WHAT IS EXPECTED →
Could you repeat the whole listing below exactly, omitting any picture it holds?

DATASET →

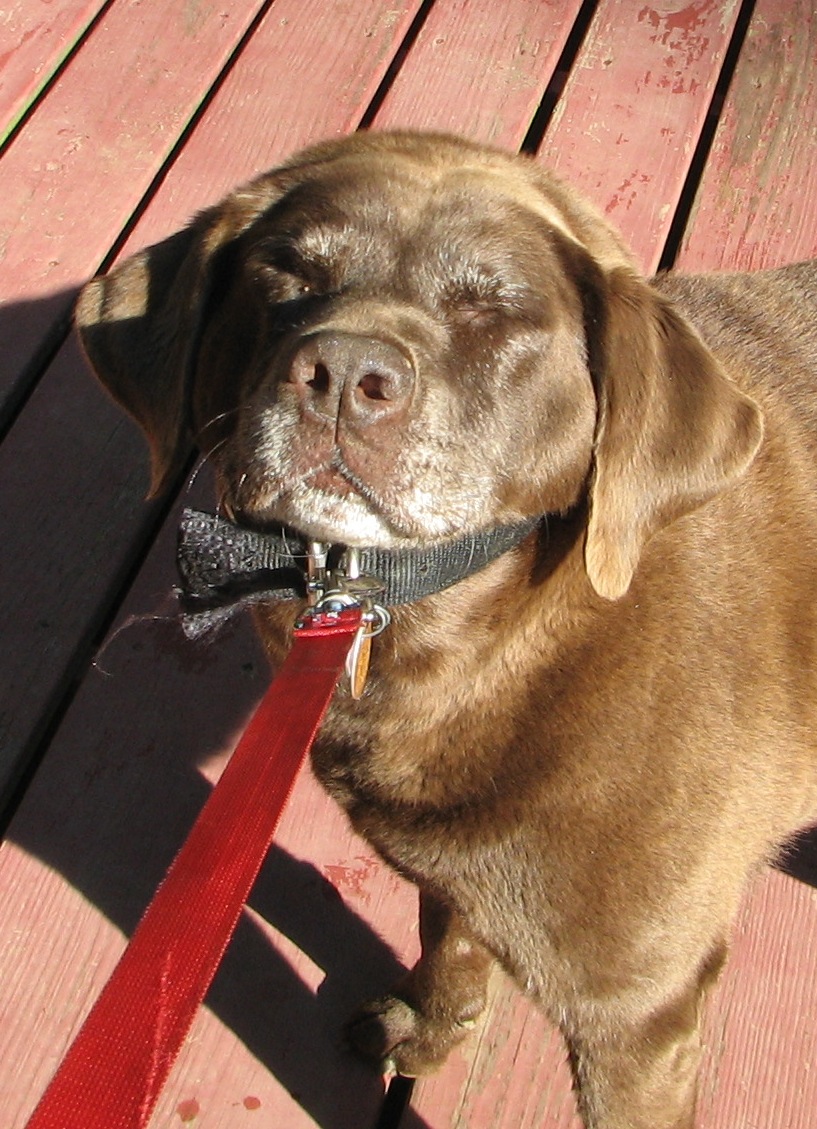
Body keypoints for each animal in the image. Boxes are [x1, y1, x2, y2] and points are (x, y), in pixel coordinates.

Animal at [75, 132, 817, 1129]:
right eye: (286, 274)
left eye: (494, 312)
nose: (341, 375)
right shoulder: (452, 873)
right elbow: (450, 939)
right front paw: (429, 1029)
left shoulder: (639, 1014)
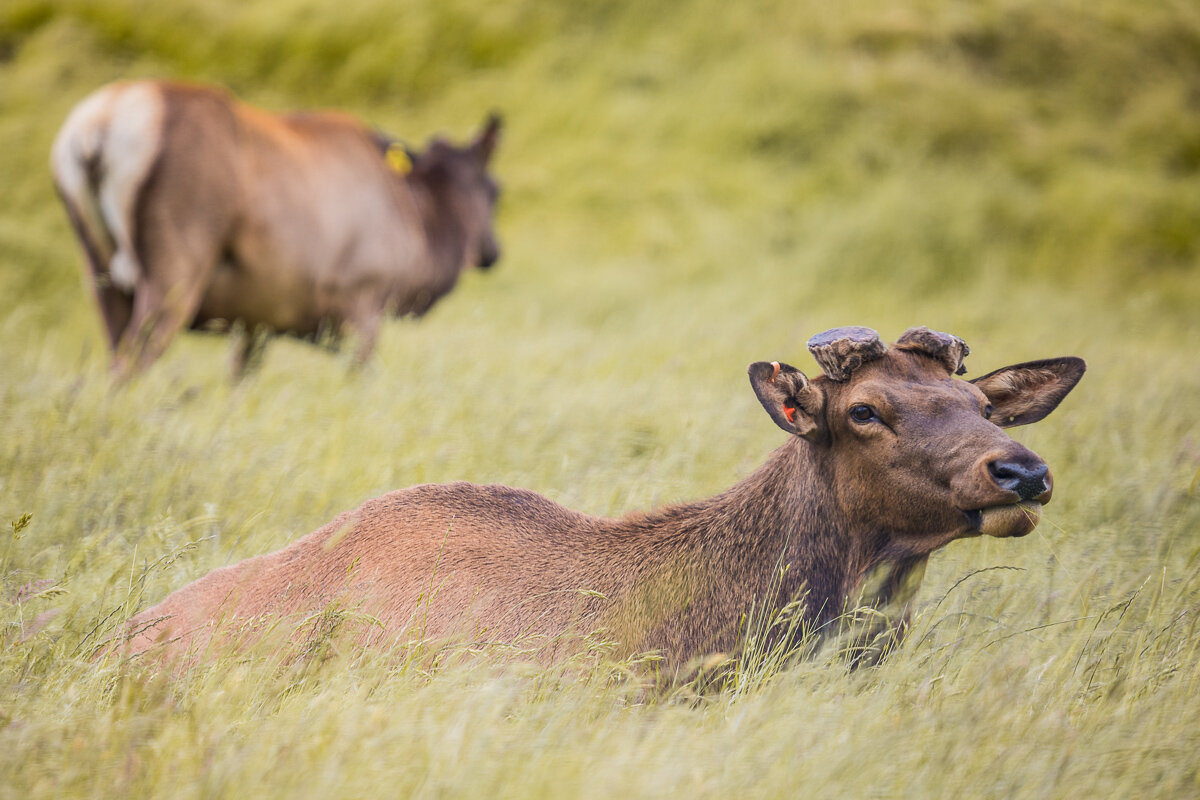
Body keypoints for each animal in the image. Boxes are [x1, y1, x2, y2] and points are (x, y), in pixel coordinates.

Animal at [50, 79, 501, 381]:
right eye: (496, 190)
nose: (494, 251)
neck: (421, 233)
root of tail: (98, 126)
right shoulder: (363, 299)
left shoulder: (256, 321)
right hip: (174, 268)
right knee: (131, 364)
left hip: (99, 272)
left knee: (113, 355)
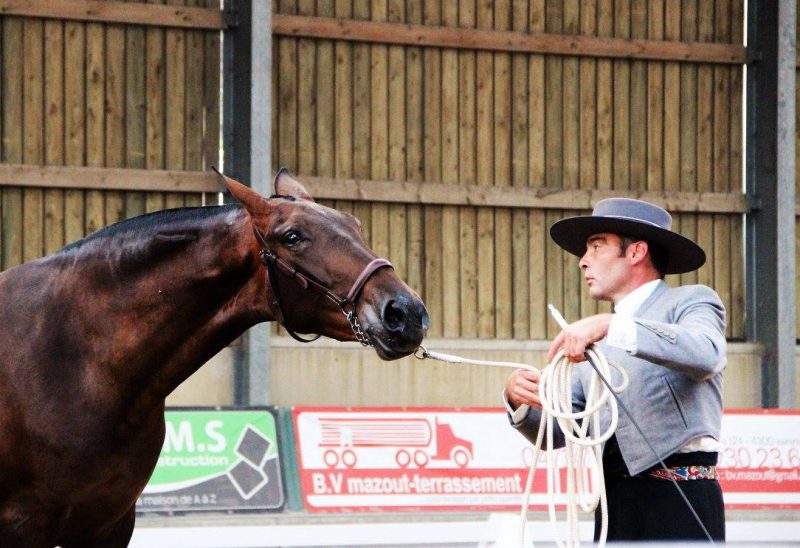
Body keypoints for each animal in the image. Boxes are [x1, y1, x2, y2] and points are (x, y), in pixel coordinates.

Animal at [0, 169, 428, 544]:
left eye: (355, 226)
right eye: (292, 237)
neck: (78, 360)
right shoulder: (25, 526)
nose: (405, 313)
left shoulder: (109, 526)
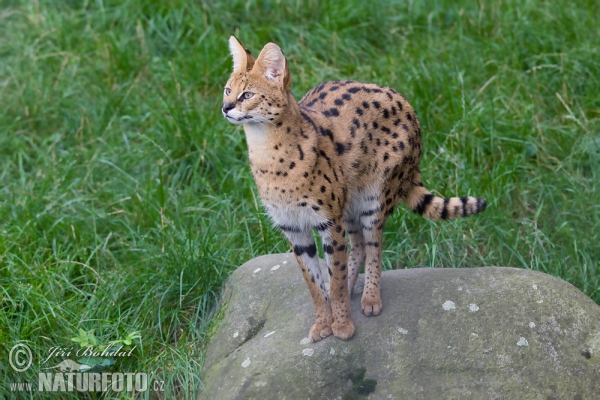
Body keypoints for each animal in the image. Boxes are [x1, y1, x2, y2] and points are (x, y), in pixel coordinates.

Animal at [223, 36, 486, 340]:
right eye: (228, 90)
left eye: (247, 95)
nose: (225, 107)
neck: (267, 154)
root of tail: (411, 110)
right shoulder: (294, 227)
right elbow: (313, 283)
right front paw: (323, 323)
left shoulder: (328, 220)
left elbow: (334, 277)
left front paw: (342, 325)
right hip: (347, 203)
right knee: (358, 245)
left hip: (374, 198)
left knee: (373, 246)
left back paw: (370, 297)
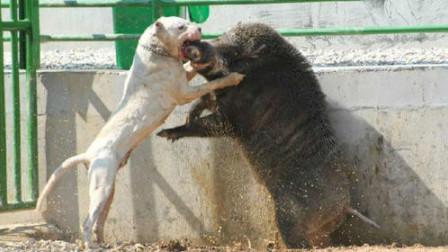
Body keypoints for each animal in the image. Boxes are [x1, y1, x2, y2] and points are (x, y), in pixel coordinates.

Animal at [36, 16, 243, 248]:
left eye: (186, 21)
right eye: (181, 26)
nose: (199, 28)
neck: (155, 50)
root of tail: (89, 155)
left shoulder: (183, 76)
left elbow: (190, 67)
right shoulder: (183, 93)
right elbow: (212, 84)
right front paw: (234, 77)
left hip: (109, 191)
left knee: (99, 219)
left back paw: (103, 242)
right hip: (101, 187)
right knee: (87, 221)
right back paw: (91, 245)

RESPONSE BOX →
Body keypoints for each animal in the image. Boxes are [x1, y1, x2, y2] and points are (x, y), in pixel coordinates.

Animal at [75, 132, 817, 1129]:
right eye: (286, 274)
left eye: (494, 312)
nose: (341, 375)
right shoulder: (452, 873)
right elbow: (450, 939)
right front paw: (429, 1029)
left shoulder: (639, 1014)
Body keypoints for each animal in the image. Boxes are [x1, y1, x2, y2] and points are (x, y), in pixel coordinates.

Animal at [50, 79, 501, 381]:
right eye: (496, 190)
nose: (494, 251)
neck: (421, 233)
root of tail: (98, 126)
right shoulder: (363, 299)
left shoulder: (256, 321)
right hip: (174, 268)
right knee: (131, 364)
left hip: (99, 272)
left knee: (113, 355)
Body keypoints for each animal in the image. Boxes are [x1, y1, x2, y2] and points are (x, y), in pixel coordinates.

Animal at [0, 169, 428, 544]:
left eye: (355, 226)
right eye: (292, 237)
neck: (78, 360)
right shoulder: (25, 526)
nose: (405, 313)
left shoulder: (109, 526)
Body keypoints for each animal in the image. Boxes are [x1, y1, x2, y2] and points are (x, y), in pixel coordinates.

Animal at [223, 36, 486, 340]:
right eye: (228, 90)
left eye: (247, 95)
nose: (225, 107)
neck: (267, 154)
root of tail: (411, 110)
right shoulder: (294, 227)
right elbow: (313, 283)
right front paw: (323, 323)
left shoulder: (328, 220)
left elbow: (334, 277)
left front paw: (342, 325)
right hip: (347, 203)
right knee: (358, 245)
left hip: (374, 198)
left knee: (373, 246)
left back paw: (370, 297)
Body keypoints for each animal in the image. Boxes are [x1, y1, x2, y2] and points are (x, y), in pixel coordinates.

Animal at [36, 16, 243, 248]:
left eye: (186, 21)
right eye: (181, 26)
nose: (199, 28)
neck: (155, 50)
root of tail: (89, 155)
left shoulder: (183, 76)
left elbow: (190, 67)
right shoulder: (183, 93)
right elbow: (212, 84)
right front paw: (234, 77)
left hip: (109, 191)
left knee: (99, 219)
left back paw: (103, 242)
right hip: (101, 187)
right knee: (87, 221)
right back paw: (91, 245)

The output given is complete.